Using the example above with the Phrase Suggester, the whole sentence is analyzed so that the first suggestion returned provides a more relevant result for the shopper:

Query:

{
  "suggest": {
    "text": "blue truoser",
    "spellcheck-phrase": {
      "phrase": {
        "field": "spellcheck"
      }
    }
  }
}

Response:

{
  "suggest": {
    "spellcheck-phrase": [
      {
        "text": "blue truoser",
        "offset": 0,
        "length": 12,
        "options": [
          {
            "text": "blue trousers",
            "score": 0.008513907
          },
          {
            "text": "blue trouser",
            "score": 0.0066427314
          }
        ]
      }
    ]
  }
}

But again, QA came back with poor results – this time for single queries. The next discovery made was that the Phrase Suggester does not behave exactly like the Term Suggester, even though the documentation states that the first adds logic on top of the second. It seemed that maybe for that reason, the logic added did not work well enough. Here’s an example of a query I used:

Query:

{
  "suggest": {
    "text": "peac",
    "spellcheck-term": {
      "term": {
        "field": "spellcheck"
      }
    },
    "spellcheck-phrase": {
      "phrase": {
        "field": "spellcheck"
      }
    }
  }
}

Response:

{
  "suggest": {
    "spellcheck-phrase": [
      {
        "text": "peac",
        "offset": 0,
        "length": 4,
        "options": [
          {
            "text": "pack",
            "score": 0.029085064
          },
          {
            "text": "peach",
            "score": 0.02825284
          },
          {
            "text": "pearl",
            "score": 0.009542209
          }
          {
            "text": "peace",
            "score": 0.007914039
          }
        ]
      }
    ],
    "spellcheck-term": [
      {
        "text": "peac",
        "offset": 0,
        "length": 4,
        "options": [
          {
            "text": "peach",
            "score": 0.75,
            "freq": 280
          },
          {
            "text": "peace",
            "score": 0.75,
            "freq": 25
          },
          {
            "text": "pack",
            "score": 0.5,
            "freq": 780
          },
          {
            "text": "pearl",
            "score": 0.5,
            "freq": 59
          }
        ]
      }
    ]
  }
}

In most cases, the spellcheck of a query is satisfactory with the results of the Term Suggester, but if the query contains more than one word, the best option is to use the Phrase Suggester.

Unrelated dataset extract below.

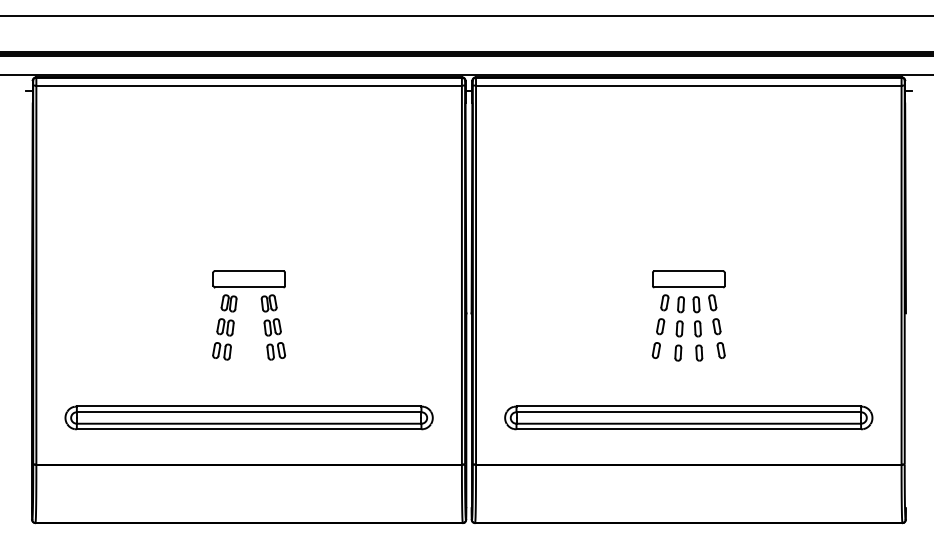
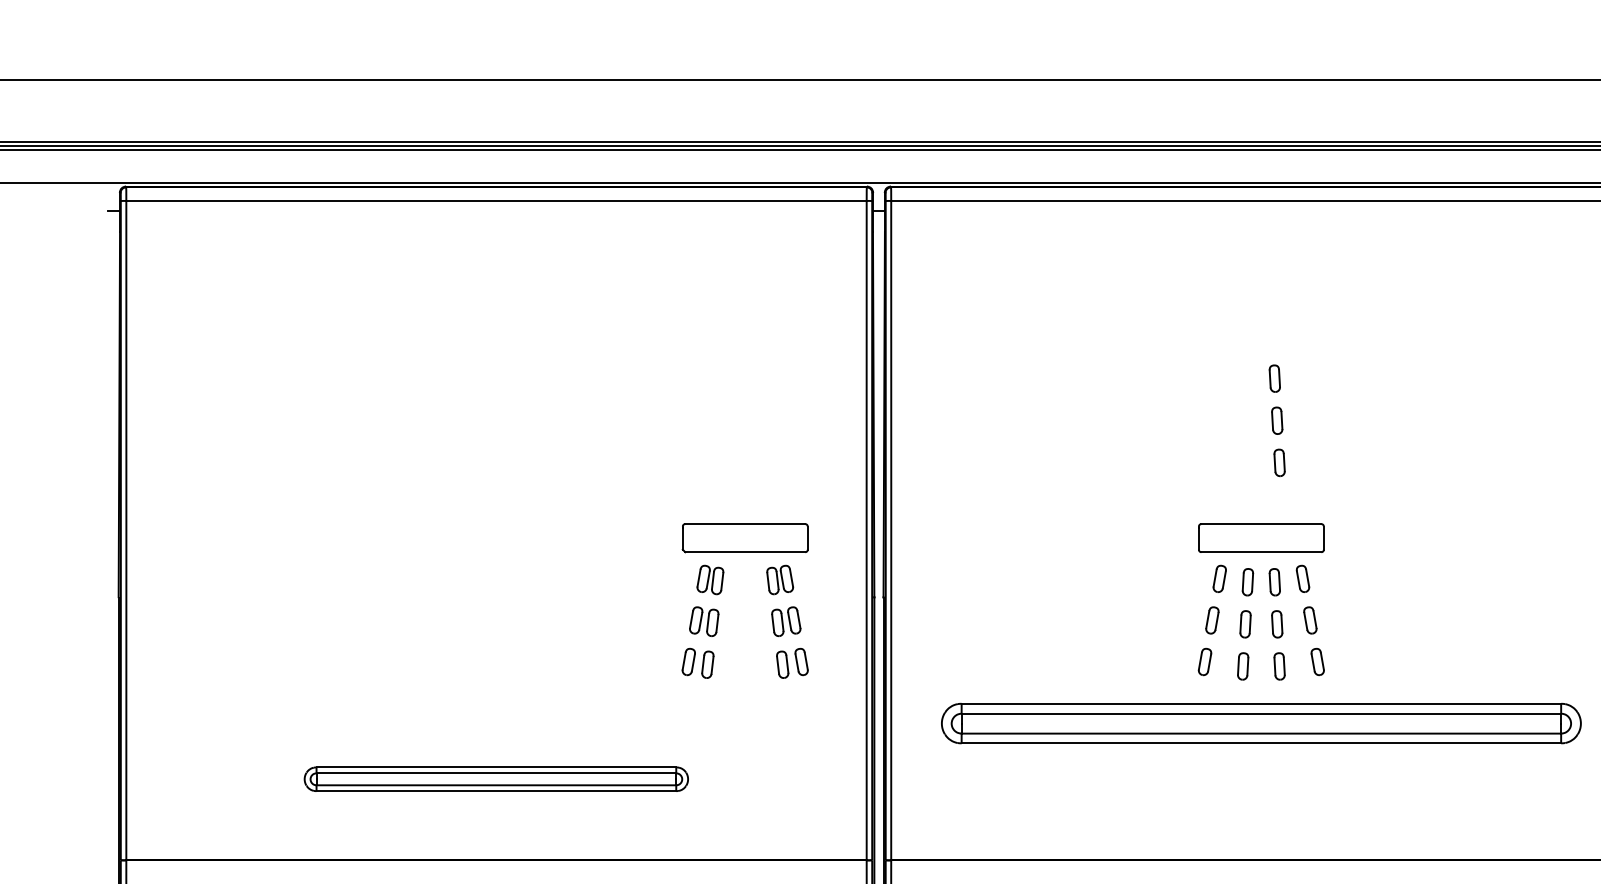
part: (697, 211) -> (1276, 420), added
part: (262, 310) -> (768, 592), moved
part: (248, 417) -> (495, 778), size x0.6
part: (688, 417) -> (1260, 722), moved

Finally, case closed! The only thing left was to choose the suggester depending on the length of terms in a query, in order to solve the problem.

Enhancement

Later on, we wanted to go a bit further with the results returned when searching for the suggested word. What if there were a way to know beforehand whether a suggestion that is returned will have results or not?

Elasticsearch had the answer: use collate.

Unfortunately, there is a problem in that collate only can be used with the Phrase Suggester. The solution? Apply collate only if the Phrase Suggester is used.

Conclusion

After all of the research and experimentation laid out above, my team now knows the best possible approach to meet shoppers' requirements: Term and Phrase Suggesters in Elasticsearch. The next step is to further examine the results to try and increase efficiency, but that will be my next challenge!